DOCUMENT EXTRACT ▸
━━━━━━━━━━

When a new Go type or changed Go type is registered with a database, a new type
version is added to the "types" subbucket. Data is always inserted/updated with
the most recent type version. But the database may still hold data records
referencing older type versions. Bstore decodes a packed data record with the
referenced type version. For storage efficiency: the type version is reused for
many stored records, a self-describing format (like JSON) would duplicate the
field names in each stored record.
# Record storage
Primary keys of types are used as BoltDB keys and can be of bool, integer
types, strings or byte slices. Floats, time, struct, slice, map, binarymarshal
cannot be stored as primary key. Bools are stored as a single byte 0 or 1.
Integers are stored in their fixed width encoding (eg 4 bytes for 32 bit int).
Signed integers are stored so the fixed-width byte value is ordered for all
signed values, i.e. math.MinInt32 is stored as 4 bytes bigendian with value 0.
For strings and byte slices, only their bytes are stored.
The value stored with a BoltDB key starts with a uvarint "version" of the type.
This refers to a version in the "types" bucket. The primary key is not encoded
again in the data record itself. The remaining fields are space-efficiently
encoded.
After the uvarint version follow as many bytes to fit a bitmap for the direct
struct fields in the type description. Each bit indicates if the value is
nonzero and present in the value that follows. Only non-zero values take up
more space than the single bit and are stored consecutively after the fieldmap:
- Pointers are stored as their non-pointer value. If the pointer is nil, it
is zero in the fieldmap.

━━━━━━━━━━

RECORDS SUPPLIED ▸
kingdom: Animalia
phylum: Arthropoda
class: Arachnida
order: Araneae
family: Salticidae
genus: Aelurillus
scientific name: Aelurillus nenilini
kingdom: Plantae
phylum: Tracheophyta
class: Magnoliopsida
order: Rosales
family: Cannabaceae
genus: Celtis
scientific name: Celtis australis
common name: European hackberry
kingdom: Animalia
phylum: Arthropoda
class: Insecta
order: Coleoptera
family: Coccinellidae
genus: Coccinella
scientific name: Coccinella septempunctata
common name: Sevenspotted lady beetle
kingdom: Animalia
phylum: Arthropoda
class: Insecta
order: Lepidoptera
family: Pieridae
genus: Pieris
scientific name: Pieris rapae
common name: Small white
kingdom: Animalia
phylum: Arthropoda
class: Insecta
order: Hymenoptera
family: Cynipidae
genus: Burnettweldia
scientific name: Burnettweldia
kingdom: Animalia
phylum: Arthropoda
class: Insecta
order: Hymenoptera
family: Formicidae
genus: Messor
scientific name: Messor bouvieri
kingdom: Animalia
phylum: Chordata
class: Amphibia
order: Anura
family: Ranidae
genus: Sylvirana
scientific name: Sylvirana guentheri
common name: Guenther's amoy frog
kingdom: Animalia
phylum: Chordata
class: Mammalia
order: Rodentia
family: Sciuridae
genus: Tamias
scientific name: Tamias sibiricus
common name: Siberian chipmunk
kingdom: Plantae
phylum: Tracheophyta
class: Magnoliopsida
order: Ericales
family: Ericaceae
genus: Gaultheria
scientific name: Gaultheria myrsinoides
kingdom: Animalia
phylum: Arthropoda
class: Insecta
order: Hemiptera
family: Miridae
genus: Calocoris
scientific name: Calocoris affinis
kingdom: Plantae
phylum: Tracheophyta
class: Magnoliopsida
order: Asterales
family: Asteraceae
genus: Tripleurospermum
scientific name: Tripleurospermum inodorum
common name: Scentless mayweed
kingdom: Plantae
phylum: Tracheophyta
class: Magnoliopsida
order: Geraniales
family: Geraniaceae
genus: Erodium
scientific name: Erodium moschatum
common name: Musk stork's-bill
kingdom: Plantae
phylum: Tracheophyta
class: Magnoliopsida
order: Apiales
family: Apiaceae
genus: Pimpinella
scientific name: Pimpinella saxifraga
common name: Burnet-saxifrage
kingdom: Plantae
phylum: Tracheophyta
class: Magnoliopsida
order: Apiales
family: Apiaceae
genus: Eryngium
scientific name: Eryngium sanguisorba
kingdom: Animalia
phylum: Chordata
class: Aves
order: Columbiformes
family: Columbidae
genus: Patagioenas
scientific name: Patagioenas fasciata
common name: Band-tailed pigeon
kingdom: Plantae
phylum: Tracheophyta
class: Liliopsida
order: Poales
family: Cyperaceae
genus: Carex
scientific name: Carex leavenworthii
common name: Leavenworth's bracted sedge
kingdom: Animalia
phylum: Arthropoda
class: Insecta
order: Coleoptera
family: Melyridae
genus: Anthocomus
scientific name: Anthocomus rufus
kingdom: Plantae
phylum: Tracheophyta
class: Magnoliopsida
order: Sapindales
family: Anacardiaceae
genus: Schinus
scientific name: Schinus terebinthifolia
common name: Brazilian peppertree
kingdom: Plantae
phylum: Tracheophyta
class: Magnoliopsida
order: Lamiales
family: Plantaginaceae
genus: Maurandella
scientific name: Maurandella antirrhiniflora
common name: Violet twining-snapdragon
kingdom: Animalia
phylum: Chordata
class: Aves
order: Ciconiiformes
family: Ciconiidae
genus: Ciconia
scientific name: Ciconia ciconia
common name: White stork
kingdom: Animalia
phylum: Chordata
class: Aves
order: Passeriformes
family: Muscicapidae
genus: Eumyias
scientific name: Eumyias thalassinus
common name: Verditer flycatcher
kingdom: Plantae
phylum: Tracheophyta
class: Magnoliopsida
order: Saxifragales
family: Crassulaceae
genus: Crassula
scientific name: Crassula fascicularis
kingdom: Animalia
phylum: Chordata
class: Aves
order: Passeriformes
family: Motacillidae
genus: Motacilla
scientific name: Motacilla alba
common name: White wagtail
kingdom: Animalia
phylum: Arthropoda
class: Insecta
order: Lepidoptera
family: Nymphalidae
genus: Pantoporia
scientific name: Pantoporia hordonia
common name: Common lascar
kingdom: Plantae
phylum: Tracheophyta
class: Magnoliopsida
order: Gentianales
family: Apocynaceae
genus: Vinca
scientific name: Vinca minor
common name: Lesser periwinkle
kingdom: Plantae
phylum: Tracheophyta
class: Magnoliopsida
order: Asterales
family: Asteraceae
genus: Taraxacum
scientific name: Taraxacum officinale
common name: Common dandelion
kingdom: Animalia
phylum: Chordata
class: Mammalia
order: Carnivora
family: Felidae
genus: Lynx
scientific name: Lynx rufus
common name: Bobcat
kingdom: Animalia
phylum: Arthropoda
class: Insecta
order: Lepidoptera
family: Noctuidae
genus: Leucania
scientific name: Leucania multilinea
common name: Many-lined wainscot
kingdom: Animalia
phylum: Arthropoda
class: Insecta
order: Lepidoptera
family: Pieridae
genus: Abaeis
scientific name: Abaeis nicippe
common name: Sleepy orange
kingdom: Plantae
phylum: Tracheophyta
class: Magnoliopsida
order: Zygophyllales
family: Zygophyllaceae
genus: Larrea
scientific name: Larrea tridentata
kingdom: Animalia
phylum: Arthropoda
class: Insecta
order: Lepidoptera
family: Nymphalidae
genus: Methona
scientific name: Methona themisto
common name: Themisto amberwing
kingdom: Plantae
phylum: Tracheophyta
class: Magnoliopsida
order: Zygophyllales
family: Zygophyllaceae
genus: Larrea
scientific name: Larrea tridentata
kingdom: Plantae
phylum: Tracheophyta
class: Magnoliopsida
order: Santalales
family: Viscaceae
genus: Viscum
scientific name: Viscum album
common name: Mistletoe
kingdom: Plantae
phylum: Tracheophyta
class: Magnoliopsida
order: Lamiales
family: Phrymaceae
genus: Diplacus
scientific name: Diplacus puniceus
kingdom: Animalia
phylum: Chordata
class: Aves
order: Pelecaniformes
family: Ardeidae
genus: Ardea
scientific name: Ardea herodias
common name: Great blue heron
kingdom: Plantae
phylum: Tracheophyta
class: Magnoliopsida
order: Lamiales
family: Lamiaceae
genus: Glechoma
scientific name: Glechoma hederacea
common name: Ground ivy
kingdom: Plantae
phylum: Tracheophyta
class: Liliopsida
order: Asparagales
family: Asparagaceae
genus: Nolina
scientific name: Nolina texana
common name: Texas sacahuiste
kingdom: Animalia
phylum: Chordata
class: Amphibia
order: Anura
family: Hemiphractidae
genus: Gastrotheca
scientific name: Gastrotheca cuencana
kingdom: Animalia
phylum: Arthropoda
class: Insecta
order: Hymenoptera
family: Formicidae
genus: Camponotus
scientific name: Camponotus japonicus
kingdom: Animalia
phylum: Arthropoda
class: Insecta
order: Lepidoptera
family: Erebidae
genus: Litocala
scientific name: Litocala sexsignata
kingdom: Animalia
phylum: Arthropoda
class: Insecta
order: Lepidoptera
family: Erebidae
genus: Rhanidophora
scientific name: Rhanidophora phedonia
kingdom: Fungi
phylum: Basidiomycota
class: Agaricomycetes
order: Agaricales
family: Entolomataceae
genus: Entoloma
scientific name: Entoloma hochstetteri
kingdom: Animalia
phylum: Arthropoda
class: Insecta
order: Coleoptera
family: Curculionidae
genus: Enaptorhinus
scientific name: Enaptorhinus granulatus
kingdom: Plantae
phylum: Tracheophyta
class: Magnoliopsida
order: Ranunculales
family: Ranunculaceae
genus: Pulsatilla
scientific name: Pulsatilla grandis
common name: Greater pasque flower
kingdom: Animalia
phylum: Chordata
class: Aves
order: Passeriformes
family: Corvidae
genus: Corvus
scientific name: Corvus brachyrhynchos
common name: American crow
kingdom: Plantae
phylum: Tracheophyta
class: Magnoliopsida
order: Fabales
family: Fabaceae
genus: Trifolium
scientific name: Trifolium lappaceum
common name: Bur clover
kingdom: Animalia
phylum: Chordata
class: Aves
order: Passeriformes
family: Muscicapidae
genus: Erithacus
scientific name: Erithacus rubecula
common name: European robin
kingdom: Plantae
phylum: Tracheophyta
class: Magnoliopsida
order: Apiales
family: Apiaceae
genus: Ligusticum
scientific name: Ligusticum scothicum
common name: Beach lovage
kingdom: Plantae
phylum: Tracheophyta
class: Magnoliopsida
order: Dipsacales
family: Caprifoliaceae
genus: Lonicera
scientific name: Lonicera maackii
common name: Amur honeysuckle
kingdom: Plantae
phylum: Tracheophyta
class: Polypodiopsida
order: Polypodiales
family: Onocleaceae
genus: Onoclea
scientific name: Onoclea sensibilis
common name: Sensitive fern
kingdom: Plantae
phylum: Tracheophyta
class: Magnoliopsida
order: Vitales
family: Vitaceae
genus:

━━━━━━━━━━

SHORT EXERCISE A ▸ In the bstore storage text, condense the paragraph beginning "Primary keys of types are used as BoltDB keys" into a bulleted list that keeps its main facts.
SHORT EXERCISE B ▸
Answer these questions from the bstore storage text, one line each:
(i) Which type version is used whenever data is inserted or updated?
(ii) What does the value stored with a BoltDB key begin with?
(iii) What does each bit in the bitmap that follows the version indicate?
SHORT EXERCISE C ▸ Write the next part of the bstore record storage description, picking up after its final sentence.

OUTPUT A ▸
- Primary keys serve as BoltDB keys.
- Allowed primary key types: bool, integer types, strings, byte slices.
- Not allowed as primary keys: floats, time, struct, slice, map, binarymarshal.
- Bools: one byte, 0 or 1.
- Integers: fixed-width encoding (for example, 4 bytes for a 32-bit int).
- Signed integers: stored so the fixed-width byte value is ordered for all signed values (math.MinInt32 becomes 4 big-endian bytes with value 0).
- Strings and byte slices: only their bytes.

OUTPUT B ▸
(i) The most recent type version.
(ii) A uvarint "version" of the type.
(iii) Whether the field's value is nonzero and present in the value that follows.

OUTPUT C ▸
- If the underlying type is an signed int or float, or unsigned int, then
varint/uvarint encoding from encoding/binary is used.
- If the underlying type is a string or []byte, uvarint count followed by the
bytes.
- If the underlying type is a bool, the value is always true and no
additional data is present to represent the value. False is represented by
the zero value marked in the fieldmap.
- Slices use a uvarint for the number of elements, followed by a bitmap for
nonzero values, followed by the encoded nonzero elements.
- Maps use a uvariant for the number of key/value pairs, followed by a
fieldmap for the values (the keys are always present), followed by each
pair: key (always present), value (only if nonzero); key, value; etc.
- If a type is an encoding.BinaryUnmarshaler and encoding.BinaryMarshaler,
then its bytes are stored prefixed with its uvarint length.
- If the type is a struct, its fields are encoded with a field map followed
by the its nonzero field values.
- Other types cannot be represented currently.
In a new type version, the type of a field can be changed as long as existing
records can be decoded into the new Go type. E.g. you can change an int32 into
a int64. You can only change an int64 into a int32 if all values you attempt to
read are small enough to fit in an int32. You cannot change between signed and
unsigned integer, or between string and []byte.
# Index storage
Indexes are stored in subbuckets, named starting with "index." followed by the
index name. Keys are a self-delimiting encodings of the fields that make up the
key, followed by the primary key for the "records" bucket. Values are always
empty in index buckets. For bool and integer types, the same fixed with
encoding as for primary keys in the "records" subbucket is used. Strings are
encoded by their bytes (no \0 allowed) followed by a delimiting \0. Unlike
primary keys, an index can cover a field with type time.Time. Times are encoded
with 8 byte seconds followed by the remaining 4 bytes nanoseconds.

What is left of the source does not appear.